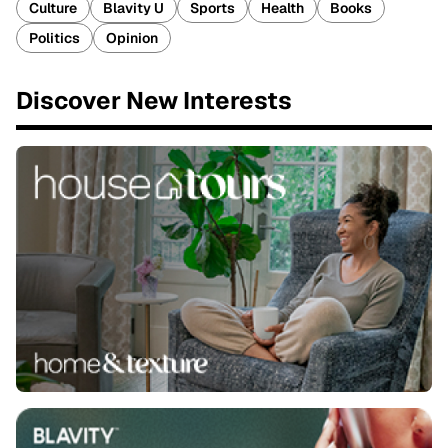
Culture
Blavity U
Sports
Health
Books
Politics
Opinion
Discover New Interests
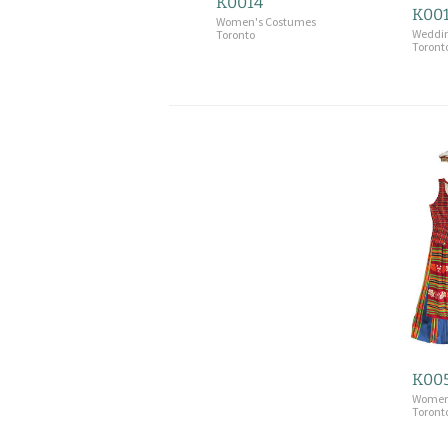
K0014
K00
Women's Costumes
Weddi
Toronto
Toront
K00
Women
Toront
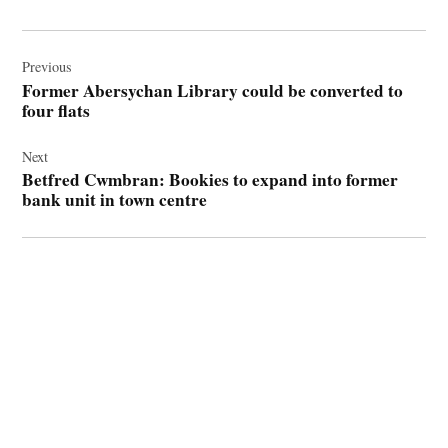
Post
navigation
Previous
Former Abersychan Library could be converted to
four flats
Next
Betfred Cwmbran: Bookies to expand into former
bank unit in town centre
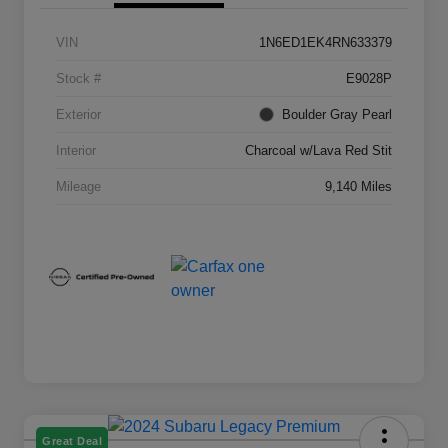
VIN
1N6ED1EK4RN633379
Stock #
E9028P
Exterior
Boulder Gray Pearl
Interior
Charcoal w/Lava Red Stit
Mileage
9,140 Miles
Great Deal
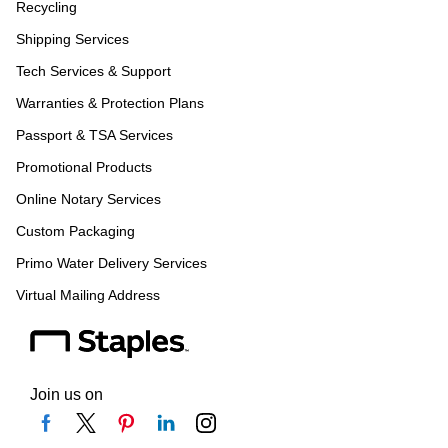
Recycling
Shipping Services
Tech Services & Support
Warranties & Protection Plans
Passport & TSA Services
Promotional Products
Online Notary Services
Custom Packaging
Primo Water Delivery Services
Virtual Mailing Address
Join us on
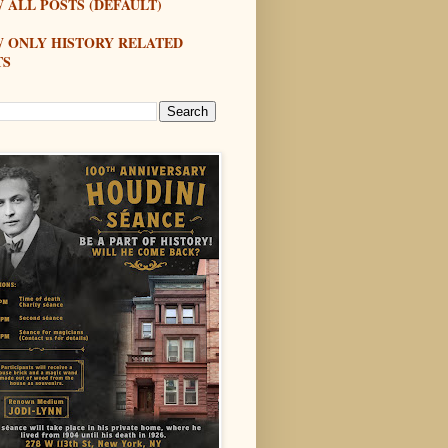
 ALL POSTS (DEFAULT)
W ONLY HISTORY RELATED
TS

◆ What to do ◆
The lines you need are those holding the word "Services"; copy each of them from the material above.

◆ Reply to the task ◆
Shipping Services
Tech Services & Support
Passport & TSA Services
Online Notary Services
Primo Water Delivery Services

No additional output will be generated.